Wir reden heute nicht von Helden, es geht nicht um Helden. Es geht um viele Menschen, die während Kriegen und Gewaltherrschaften ihr Leben verloren haben.
Rundblick: Was bedeutet diese Erweiterung des Personenkreises in der Praxis für den Volksbund?
Saipa: Konkret wird das immer dann, wenn wir den Volkstrauertag feierlich begehen. Eine Initiativgruppe, an der Kirchen, jüdische Gemeinden, die Bundeswehr und Landesinstitutionen mitgewirkt haben, hatte schon im vorigen Jahr einige Vorschläge formuliert. Nur ein Beispiel: Bei den Feierlichkeiten muss nicht immer nur das Lied „Ich hatt‘ einen Kameraden…“ gespielt werden. Um es klar zu sagen, dieses Lied stammt aus den Freiheitskriegen und ist unverdächtig, aber gleichwohl denke ich: Auch modernere Musik könnte die Feiern bereichern. Wird eine Ehrenwache am Denkmal für angebracht gehalten, sollten Uniformierte und Nichtuniformierte, Erwachsene und Jugendliche gemeinsam auftreten.
Rundblick: Warum?
Saipa: Weil es darum geht, Gemeinsamkeit und Zusammenhalt zu zeigen. Das geht weiter bei den Denkmälern: Viele tragen Aufschriften, die an die beiden Weltkriege zwischen 1914 und 1918 und zwischen 1939 und 1945 erinnern. Das ist mir zu wenig, ich wünsche mir eine breitere Darstellung. Von einem jungen Mann bin ich mal gefragt worden, was eigentlich mit den 55 deutschen Soldaten der Bundeswehr ist, die bei parlamentarisch beschlossenen Auslandseinsätzen, etwa in Afghanistan, ums Leben gekommen sind. Wir müssen auch diese Gefallenen in unser Gedenken einbeziehen.
Rundblick: Genügen die Denkmäler den Anforderungen der Gegenwart?

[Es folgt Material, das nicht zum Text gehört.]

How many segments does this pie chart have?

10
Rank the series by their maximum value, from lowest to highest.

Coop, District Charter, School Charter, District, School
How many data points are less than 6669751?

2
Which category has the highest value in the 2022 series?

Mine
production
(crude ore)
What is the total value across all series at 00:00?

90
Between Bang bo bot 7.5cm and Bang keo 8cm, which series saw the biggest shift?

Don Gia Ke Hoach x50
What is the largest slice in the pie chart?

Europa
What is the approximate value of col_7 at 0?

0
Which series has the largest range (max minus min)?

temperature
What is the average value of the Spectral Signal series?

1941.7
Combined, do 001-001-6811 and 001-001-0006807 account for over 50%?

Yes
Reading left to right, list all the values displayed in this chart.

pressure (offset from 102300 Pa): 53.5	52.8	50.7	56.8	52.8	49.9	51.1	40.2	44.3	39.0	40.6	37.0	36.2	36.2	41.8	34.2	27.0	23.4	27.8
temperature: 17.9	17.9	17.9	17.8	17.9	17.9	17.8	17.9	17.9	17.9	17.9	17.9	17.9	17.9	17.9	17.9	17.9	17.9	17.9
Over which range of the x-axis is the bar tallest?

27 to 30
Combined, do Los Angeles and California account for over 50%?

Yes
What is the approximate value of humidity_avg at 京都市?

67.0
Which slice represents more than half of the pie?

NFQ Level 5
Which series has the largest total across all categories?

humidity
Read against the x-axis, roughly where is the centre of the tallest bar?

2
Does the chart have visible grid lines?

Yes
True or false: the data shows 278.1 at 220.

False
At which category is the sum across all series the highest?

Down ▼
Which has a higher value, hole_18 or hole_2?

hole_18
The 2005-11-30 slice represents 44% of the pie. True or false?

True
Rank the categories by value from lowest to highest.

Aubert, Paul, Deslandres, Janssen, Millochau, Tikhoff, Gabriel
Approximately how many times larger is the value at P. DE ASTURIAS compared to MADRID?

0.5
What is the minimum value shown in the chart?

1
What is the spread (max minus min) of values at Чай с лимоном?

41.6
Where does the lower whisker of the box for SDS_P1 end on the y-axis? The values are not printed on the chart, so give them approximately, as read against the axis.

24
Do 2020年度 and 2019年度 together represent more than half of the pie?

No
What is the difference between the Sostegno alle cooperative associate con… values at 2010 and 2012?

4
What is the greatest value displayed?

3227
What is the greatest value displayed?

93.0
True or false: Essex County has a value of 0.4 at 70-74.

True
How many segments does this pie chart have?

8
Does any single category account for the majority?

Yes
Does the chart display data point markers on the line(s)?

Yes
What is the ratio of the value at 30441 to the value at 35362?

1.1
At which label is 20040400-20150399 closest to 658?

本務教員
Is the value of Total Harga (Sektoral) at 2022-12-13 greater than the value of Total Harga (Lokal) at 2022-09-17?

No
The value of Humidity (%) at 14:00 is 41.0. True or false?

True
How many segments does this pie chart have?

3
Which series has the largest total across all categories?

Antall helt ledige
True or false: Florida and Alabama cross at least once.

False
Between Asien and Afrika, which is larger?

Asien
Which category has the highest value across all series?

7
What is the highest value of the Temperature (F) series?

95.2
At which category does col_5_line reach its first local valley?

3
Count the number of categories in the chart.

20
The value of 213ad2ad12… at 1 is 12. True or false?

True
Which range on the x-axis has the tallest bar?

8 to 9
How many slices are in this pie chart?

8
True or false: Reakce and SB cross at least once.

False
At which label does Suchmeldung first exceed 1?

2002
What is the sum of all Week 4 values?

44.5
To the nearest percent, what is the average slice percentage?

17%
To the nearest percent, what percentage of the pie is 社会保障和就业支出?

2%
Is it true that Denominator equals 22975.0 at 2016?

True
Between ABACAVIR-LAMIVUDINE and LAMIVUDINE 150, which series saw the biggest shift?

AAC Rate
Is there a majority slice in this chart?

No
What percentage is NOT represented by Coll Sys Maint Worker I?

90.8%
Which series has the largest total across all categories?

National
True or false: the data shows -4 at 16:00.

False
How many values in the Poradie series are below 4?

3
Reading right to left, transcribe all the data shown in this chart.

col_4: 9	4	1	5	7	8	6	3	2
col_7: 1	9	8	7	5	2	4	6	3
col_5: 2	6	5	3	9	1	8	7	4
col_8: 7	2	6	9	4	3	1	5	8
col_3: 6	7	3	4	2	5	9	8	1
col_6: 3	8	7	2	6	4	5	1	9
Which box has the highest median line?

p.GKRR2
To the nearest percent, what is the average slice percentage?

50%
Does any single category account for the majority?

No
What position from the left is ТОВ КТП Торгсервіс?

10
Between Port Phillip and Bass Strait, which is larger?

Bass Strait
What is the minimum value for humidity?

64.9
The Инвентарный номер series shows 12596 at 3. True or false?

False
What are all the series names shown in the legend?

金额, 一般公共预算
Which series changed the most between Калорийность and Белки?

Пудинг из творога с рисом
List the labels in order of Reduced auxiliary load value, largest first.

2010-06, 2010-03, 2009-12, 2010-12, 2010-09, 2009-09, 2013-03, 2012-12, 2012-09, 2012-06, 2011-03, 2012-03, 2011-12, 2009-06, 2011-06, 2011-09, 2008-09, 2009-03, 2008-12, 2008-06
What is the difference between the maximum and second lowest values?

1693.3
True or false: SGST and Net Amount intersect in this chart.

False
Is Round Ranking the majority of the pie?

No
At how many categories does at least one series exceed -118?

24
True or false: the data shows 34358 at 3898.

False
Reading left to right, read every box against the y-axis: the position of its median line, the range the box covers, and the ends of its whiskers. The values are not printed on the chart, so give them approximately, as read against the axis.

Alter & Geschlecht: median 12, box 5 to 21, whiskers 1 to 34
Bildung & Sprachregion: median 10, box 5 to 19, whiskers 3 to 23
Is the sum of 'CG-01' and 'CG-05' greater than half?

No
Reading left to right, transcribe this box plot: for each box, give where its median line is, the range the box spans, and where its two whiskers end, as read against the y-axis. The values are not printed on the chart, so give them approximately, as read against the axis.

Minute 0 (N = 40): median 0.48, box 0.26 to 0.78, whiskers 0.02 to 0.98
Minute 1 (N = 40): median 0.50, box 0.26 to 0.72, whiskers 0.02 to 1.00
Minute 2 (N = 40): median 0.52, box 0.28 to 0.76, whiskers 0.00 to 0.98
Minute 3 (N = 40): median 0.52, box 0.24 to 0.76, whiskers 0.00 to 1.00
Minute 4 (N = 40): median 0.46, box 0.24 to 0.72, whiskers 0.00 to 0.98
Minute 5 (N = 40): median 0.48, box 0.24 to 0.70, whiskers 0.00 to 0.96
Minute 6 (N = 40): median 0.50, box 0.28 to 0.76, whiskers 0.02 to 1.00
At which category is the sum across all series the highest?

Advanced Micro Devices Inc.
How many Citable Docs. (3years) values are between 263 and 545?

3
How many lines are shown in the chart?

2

Saipa: Oft eben nicht, obwohl ich hinzufügen muss, dass die Kommunen ja in der Pflicht sind, diese Orte würdig zu gestalten – aber das kostet eben Geld. Oft wird man mit den vorhandenen Gedenkstätten auskommen müssen, und wenn manche veralteten Inschriften oder Bezeichnungen missverständlich oder veraltet sind, muss man mit den Beteiligten darüber reden, wie man damit umgeht. Das nächste sind die Rituale. Es ist gut, dass für Soldaten am Volkstrauertag schon lange tabu ist, mit Waffen aufzutreten. Auch das Tragen von Helmen kommt kaum vor, das ist gut so. Und dort mit Fackeln aufzutreten, ist aus meiner Sicht völlig daneben – Fackelaufzüge erinnern mich an Adolf Hitlers Machtergreifung von 1933. Das ist problematisch. In unserem Papier regen wir an, dass die jeweiligen Vorgesetzten der Soldaten entscheiden sollen, in welchem Dienstanzug die Person zum Ehrendienst erscheint.
Rundblick: Findet man schon den richtigen Umgang mit der Erinnerung – oder fällt es noch zu häufig schwer, von den eingeübten Traditionen abzuweichen?
Saipa: Ich will ein Beispiel aus dem Ausland nennen. In Costermano am Gardasee in Italien gibt es einen deutschen Soldatenfriedhof, der in den achtziger Jahren fertiggestellt wurde. Als italienische Historiker darauf hinwiesen, dass dort drei einst hochrangige SS-Führer und Kriegsverbrechen begraben liegen, stellte sich der Volksbund zunächst taub. Bei Feiern dort gab es regelmäßig Proteste von Italienern. Erst 20 Jahre später gab es eine Verständigung, es wurden Informationstafeln zum Krieg in Oberitalien aufgestellt, auf die dort Begrabenen wurde hingewiesen. Heute ist die Debatte vor Ort befriedet. Zu einem solchen Dialog, der oft nötig ist, muss man bereit sein. Ich denke, heutzutage ist der Volksbund dazu auch in der Lage.
Rundblick: Was geschieht mit Ihren Reformvorschlägen für die Gestaltung des Volkstrauertages?
Saipa: Wir diskutieren gerade darüber, Anfang März wollen wir uns entscheiden. Das könnte dann die Basis sein für einen etwas anderen Umgang mit der Erinnerung.